Tokenization means turning ownership rights in a real-world asset into digital tokens on a blockchain. Those tokens can then be traded more easily, often in smaller units than the original asset would allow. In theory, that could make high-value markets more accessible to ordinary investors.
The assets being discussed are not small potatoes either. Tokenized versions of gold, industrial facilities, data centers, energy projects, port systems, and real estate could open new ways to raise capital and spread ownership. Instead of needing to buy an entire property or infrastructure stake, investors could own a slice. That could be useful for markets where access has long been limited to institutions and insiders.
There is real promise there, but tokenization is also one of the easiest places for hype merchants to start blowing smoke. Not every asset needs to be on-chain. Not every tokenized project will be liquid. And not every “fractionalized” investment is automatically better just because it comes with blockchain branding and a glossy pitch deck. Tokenization only matters if it solves a real problem: access, settlement, transferability, or market efficiency. Otherwise, it’s just old finance in a new costume.
Conference figures cited an ambitious outlook: global tokenized asset markets could reach $19 trillion by 2033, while Vietnam’s share could land somewhere between $70 billion and $80 billion by 2030. Those numbers should be treated with caution, because long-term forecasts in crypto often age like milk left in a hot car. Still, they show where policymakers and industry players think the next wave of financial growth may be headed.
For Vietnam, the strategic logic is easy to see. The country has an active crypto user base, rising transaction volume, and a government that clearly understands it is better to regulate a market than to pretend it does not exist. If the framework is sensible, Vietnam could attract foreign capital, support fintech innovation, and build one of the more serious regulated digital asset markets in Southeast Asia.
If it goes wrong, the result could be a half-open system that is cumbersome for legitimate users and still porous enough for bad actors. That would be the worst of both worlds: more paperwork, less freedom, and the scammers still finding their way around the fence.
Bitcoin holders, Ethereum traders, and stablecoin users should all pay attention here. Vietnam is showing how a major emerging market can bring crypto under formal oversight without outright banning it. Whether that becomes a model for adoption or a lesson in overcontrol will depend on how the final rules are written and how much room users are given to actually use the technology, not just file forms about it.
- What is Vietnam trying to do with crypto?
Vietnam is trying to regulate domestic crypto trading, bring it into licensed platforms, and require settlement in Vietnamese dong. The goal is to make the market more transparent and easier to supervise. - Will Bitcoin, Ethereum, USDT, and USDC still be tradable in Vietnam?
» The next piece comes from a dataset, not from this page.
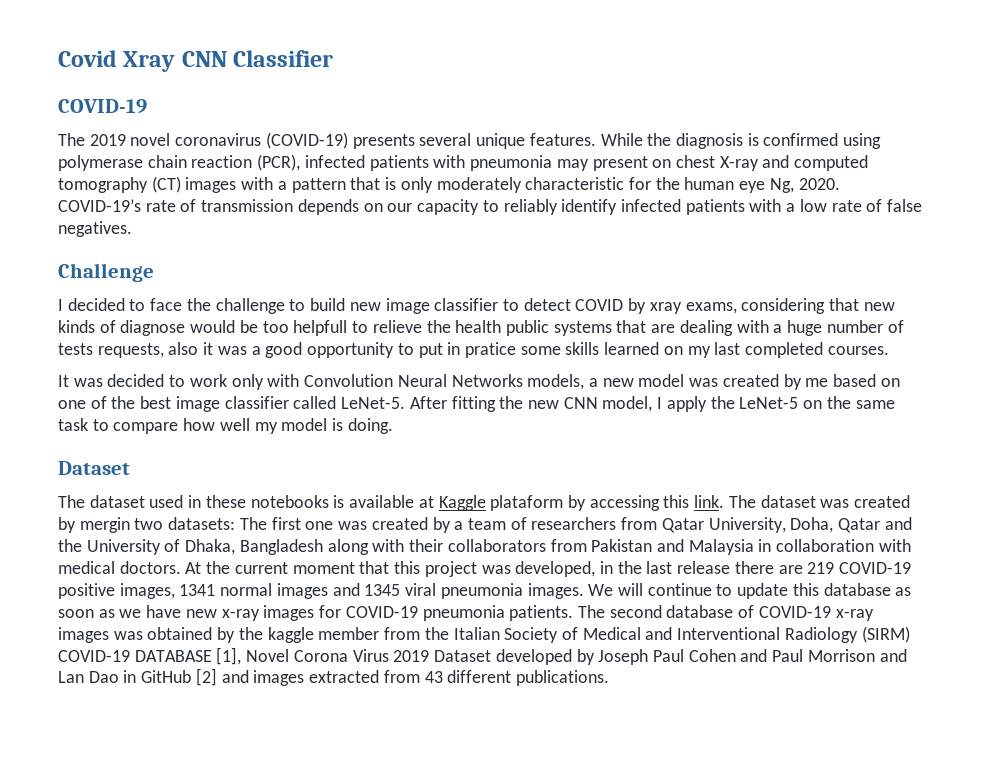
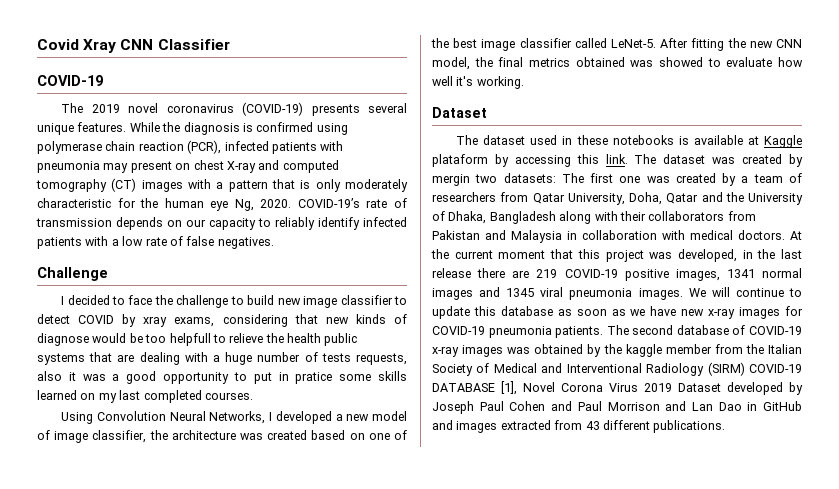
[58,374,829,390] It was decided to work only with Convolution Neural Networks models, a new model was created by me -> [61,411,407,424] [37,430,308,443] Using Convolution Neural Networks, I developed a new model of image classifier, the architecture was created
[657,396,895,412] [58,418,393,434] I apply the LeNet-5 on the same task to compare how well my model is doing. -> [474,57,803,67] [432,76,524,89] the final metrics obtained was showed to evaluate how well it's working.
[195,668,217,686] [2] -> (802, 406) none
Yes. The major assets mentioned are still part of the framework, but domestic trades on licensed platforms would need to settle in Vietnamese dong rather than U.S. dollars. - Can people still hold crypto in private wallets?
Yes. Investors would still be allowed to keep crypto in personal wallets, which preserves self-custody. - Why does the Vietnamese dong settlement rule matter?
It reduces dollar-paired trading inside the domestic system, gives regulators better visibility, and keeps crypto activity closer to the country’s monetary perimeter. - How big is Vietnam’s crypto market?
Vietnam is said to rank 7th globally in crypto users and 5th in transaction growth, making it one of the more active markets in the region. - What is tokenization of real-world assets?
Tokenization is the process of turning ownership in physical assets like real estate, gold, energy projects, or infrastructure into digital tokens that can be traded more easily. - Is this bullish or bearish for crypto?
It is both. It is bullish for legitimacy, institutional access, and mainstream adoption. It is bearish for unrestricted trading and open market freedom if the rules become too restrictive.